Assignment:
Of all the entries below, retype only the lines from the one with "('EML-L29', '华为 P20 Pro');" through the one with "VALUES ('EVA-TL00', '华为P9');", exactly as they appear.

━━━━━ Entries supplied

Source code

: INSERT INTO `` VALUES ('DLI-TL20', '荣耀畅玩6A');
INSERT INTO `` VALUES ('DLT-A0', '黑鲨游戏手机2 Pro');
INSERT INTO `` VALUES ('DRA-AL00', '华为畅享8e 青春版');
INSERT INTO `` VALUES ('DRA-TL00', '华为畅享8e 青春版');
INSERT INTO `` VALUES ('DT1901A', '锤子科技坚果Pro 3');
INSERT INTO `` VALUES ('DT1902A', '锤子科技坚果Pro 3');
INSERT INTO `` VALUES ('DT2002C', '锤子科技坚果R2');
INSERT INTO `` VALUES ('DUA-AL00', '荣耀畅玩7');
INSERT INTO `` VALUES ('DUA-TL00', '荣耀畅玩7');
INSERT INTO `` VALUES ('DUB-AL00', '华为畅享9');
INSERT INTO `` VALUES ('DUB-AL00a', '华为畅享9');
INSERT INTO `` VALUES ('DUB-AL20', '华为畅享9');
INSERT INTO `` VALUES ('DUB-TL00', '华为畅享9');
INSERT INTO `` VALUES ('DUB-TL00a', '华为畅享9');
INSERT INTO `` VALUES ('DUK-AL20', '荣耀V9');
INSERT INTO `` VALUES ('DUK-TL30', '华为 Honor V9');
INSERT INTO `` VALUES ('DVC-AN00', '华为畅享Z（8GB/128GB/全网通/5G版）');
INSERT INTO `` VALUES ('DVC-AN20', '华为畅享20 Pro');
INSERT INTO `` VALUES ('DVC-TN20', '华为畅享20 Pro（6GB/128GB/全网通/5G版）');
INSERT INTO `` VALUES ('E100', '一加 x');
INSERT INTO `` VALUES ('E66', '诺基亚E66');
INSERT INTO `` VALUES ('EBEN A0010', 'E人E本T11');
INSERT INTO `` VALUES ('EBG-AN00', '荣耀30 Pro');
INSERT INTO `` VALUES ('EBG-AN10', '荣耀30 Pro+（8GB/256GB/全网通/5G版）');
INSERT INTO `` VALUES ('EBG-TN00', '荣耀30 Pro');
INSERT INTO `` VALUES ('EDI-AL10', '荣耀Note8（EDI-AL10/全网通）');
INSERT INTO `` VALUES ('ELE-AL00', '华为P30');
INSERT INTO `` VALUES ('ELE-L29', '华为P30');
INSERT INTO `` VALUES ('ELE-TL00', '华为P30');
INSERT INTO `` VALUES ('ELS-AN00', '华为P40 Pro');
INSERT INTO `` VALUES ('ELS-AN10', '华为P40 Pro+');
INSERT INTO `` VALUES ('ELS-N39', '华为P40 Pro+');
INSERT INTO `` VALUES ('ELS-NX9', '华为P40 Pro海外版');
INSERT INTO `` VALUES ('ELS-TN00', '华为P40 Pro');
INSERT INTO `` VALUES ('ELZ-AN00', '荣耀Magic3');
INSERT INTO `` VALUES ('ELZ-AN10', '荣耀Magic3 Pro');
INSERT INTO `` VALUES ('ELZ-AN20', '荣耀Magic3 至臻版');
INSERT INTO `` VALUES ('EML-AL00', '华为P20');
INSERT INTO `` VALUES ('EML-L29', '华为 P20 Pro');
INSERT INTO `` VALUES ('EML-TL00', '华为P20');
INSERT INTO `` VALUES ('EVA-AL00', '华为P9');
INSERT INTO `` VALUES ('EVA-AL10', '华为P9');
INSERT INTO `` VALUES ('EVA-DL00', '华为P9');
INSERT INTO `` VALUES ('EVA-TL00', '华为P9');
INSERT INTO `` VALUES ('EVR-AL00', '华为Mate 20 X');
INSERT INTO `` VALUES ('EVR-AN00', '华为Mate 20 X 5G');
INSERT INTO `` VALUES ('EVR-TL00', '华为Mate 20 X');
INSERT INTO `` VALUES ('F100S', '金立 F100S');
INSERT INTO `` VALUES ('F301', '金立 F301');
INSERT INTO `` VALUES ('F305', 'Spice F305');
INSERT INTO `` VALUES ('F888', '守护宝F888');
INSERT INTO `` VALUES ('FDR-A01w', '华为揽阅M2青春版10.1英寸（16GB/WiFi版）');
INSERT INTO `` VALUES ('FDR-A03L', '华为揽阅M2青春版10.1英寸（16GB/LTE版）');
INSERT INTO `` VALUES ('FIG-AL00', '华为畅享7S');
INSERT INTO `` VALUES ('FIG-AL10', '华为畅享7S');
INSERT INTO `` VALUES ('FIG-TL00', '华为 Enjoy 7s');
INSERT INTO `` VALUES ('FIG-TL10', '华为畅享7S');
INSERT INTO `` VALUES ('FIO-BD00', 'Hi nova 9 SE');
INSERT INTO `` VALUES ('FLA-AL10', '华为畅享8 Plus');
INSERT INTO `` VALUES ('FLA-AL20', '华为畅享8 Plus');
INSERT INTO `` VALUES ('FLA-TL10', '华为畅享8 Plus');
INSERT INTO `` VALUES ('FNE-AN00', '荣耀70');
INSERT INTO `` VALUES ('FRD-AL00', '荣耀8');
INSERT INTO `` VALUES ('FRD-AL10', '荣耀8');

━━━━━━━━━━

Solution to the exercise:
INSERT INTO `` VALUES ('EML-L29', '华为 P20 Pro');
INSERT INTO `` VALUES ('EML-TL00', '华为P20');
INSERT INTO `` VALUES ('EVA-AL00', '华为P9');
INSERT INTO `` VALUES ('EVA-AL10', '华为P9');
INSERT INTO `` VALUES ('EVA-DL00', '华为P9');
INSERT INTO `` VALUES ('EVA-TL00', '华为P9');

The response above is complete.